» TEXTO PARA LEER
-----

Donald Trump ha decidido poner fin a las negociaciones comerciales con Canadá, una medida que ha generado intensas especulaciones sobre su impacto en las relaciones comerciales norteamericanas. Esta decisión surge en respuesta a una campaña publicitaria del gobierno de Ontario que utiliza un discurso de Ronald Reagan de 1987, chocando frontalmente con la actual política proteccionista del presidente estadounidense.
Esta no es la primera vez que Trump interrumpe conversaciones con Canadá en 2025; una ruptura anterior tuvo lugar en junio, cuando el foco fueron las tarifas sobre productos lácteos y servicios tecnológicos. La recuperación del diálogo en esa ocasión requirió concesiones por parte de Canadá, que suprimió ciertos gravámenes relacionados con el sector tecnológico. Ahora, el escenario es diferente y más complejo, en detrimento de la estabilidad comercial.

-----

» DATOS
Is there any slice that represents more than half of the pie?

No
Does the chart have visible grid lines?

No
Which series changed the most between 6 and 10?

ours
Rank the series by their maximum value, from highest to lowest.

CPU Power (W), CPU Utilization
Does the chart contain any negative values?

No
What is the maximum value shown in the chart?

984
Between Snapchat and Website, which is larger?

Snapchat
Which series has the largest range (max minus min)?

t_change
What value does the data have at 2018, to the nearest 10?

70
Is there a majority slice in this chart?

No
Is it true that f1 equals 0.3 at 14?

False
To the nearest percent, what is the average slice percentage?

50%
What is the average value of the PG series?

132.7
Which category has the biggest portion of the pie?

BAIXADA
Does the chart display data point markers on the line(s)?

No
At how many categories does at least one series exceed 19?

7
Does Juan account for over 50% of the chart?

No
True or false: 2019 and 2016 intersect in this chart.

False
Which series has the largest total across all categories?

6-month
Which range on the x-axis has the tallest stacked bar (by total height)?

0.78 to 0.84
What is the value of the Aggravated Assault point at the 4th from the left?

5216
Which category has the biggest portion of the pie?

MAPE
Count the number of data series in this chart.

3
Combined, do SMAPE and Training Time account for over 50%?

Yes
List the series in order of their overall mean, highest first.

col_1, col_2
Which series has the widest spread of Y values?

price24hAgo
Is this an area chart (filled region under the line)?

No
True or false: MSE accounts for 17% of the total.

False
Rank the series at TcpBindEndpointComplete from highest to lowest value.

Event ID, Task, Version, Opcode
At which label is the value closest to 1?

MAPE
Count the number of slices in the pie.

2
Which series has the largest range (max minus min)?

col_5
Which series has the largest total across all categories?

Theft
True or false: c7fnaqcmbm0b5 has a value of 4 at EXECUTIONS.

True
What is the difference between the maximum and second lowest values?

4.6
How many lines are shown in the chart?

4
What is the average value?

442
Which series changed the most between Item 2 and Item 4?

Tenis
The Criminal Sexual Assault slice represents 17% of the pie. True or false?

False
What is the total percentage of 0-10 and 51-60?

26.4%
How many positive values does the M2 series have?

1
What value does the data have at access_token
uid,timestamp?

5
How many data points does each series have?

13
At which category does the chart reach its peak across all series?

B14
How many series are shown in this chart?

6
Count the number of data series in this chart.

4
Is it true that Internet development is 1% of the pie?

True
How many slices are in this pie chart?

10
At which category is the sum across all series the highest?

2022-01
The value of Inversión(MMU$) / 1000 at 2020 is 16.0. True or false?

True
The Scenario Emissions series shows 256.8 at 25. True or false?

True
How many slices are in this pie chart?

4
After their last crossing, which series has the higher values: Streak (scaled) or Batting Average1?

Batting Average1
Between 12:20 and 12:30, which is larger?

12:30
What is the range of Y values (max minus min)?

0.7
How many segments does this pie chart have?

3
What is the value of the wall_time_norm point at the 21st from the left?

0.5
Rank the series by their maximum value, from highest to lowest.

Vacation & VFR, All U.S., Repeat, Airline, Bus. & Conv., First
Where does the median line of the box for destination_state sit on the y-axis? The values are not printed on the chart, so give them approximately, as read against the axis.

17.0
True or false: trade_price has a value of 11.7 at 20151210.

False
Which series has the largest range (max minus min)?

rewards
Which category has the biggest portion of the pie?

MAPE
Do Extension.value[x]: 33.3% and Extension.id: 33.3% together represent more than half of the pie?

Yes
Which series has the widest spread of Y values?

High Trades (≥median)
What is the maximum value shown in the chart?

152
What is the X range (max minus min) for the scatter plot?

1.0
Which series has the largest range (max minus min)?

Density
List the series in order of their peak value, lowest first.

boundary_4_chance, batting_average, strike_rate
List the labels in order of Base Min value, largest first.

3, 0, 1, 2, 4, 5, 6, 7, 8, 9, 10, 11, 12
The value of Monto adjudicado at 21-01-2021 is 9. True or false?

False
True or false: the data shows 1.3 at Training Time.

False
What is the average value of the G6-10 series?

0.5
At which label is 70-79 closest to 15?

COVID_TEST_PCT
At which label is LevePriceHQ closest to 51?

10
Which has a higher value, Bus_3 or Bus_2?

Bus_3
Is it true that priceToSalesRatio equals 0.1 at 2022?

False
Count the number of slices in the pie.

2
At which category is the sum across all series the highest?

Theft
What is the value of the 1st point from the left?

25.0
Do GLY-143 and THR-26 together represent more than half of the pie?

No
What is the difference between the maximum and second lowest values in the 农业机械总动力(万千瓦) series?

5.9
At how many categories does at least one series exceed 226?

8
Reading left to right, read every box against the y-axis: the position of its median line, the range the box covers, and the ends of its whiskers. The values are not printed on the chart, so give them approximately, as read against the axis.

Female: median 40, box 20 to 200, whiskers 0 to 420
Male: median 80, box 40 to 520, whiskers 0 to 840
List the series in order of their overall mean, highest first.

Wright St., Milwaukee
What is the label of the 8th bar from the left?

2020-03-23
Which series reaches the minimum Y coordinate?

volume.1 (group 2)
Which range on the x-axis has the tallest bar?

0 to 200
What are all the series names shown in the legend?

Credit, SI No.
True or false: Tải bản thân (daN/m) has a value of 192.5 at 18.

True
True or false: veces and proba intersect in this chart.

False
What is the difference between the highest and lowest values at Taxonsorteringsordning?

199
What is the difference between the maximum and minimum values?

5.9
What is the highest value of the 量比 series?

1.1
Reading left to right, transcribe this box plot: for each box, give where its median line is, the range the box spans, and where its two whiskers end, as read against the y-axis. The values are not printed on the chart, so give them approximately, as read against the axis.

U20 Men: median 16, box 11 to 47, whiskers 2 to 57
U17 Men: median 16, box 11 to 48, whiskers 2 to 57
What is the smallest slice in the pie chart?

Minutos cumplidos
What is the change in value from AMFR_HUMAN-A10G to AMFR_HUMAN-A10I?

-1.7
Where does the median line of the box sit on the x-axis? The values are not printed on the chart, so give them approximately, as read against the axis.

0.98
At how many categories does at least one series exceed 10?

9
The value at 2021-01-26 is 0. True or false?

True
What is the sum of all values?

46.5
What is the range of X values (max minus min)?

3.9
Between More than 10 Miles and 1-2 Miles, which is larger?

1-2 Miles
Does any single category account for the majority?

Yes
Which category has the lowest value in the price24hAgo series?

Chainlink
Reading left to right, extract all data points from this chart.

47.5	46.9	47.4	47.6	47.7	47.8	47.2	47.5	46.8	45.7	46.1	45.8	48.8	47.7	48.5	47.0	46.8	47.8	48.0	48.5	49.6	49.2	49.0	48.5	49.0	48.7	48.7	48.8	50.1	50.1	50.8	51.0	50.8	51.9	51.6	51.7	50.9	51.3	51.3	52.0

-----

» EJERCICIO A
Por favor, vuelve a escribir el fragmento sobre Trump y Canadá desde "Donald Trump ha" hasta "la estabilidad comercial.", ambos incluidos, y renombra "Canadá" como "Ottawa".
» EJERCICIO B
Convierte en una lista breve el párrafo del fragmento sobre Trump y Canadá que empieza por "Esta no es la primera vez" y conserva sus datos principales.
» EJERCICIO C
Según el fragmento sobre Trump y Canadá, ¿qué utiliza la campaña publicitaria del gobierno de Ontario?

» SOLUCIÓN A
Donald Trump ha decidido poner fin a las negociaciones comerciales con Ottawa, una medida que ha generado intensas especulaciones sobre su impacto en las relaciones comerciales norteamericanas. Esta decisión surge en respuesta a una campaña publicitaria del gobierno de Ontario que utiliza un discurso de Ronald Reagan de 1987, chocando frontalmente con la actual política proteccionista del presidente estadounidense.
Esta no es la primera vez que Trump interrumpe conversaciones con Ottawa en 2025; una ruptura anterior tuvo lugar en junio, cuando el foco fueron las tarifas sobre productos lácteos y servicios tecnológicos. La recuperación del diálogo en esa ocasión requirió concesiones por parte de Ottawa, que suprimió ciertos gravámenes relacionados con el sector tecnológico. Ahora, el escenario es diferente y más complejo, en detrimento de la estabilidad comercial.

» SOLUCIÓN B
- En 2025, Trump ya había interrumpido antes las conversaciones con Canadá.
- Esa ruptura anterior ocurrió en junio y se centró en las tarifas sobre productos lácteos y servicios tecnológicos.
- Para retomar el diálogo, Canadá suprimió ciertos gravámenes del sector tecnológico.
- El escenario actual es diferente y más complejo, en detrimento de la estabilidad comercial.

» SOLUCIÓN C
Un discurso de Ronald Reagan de 1987.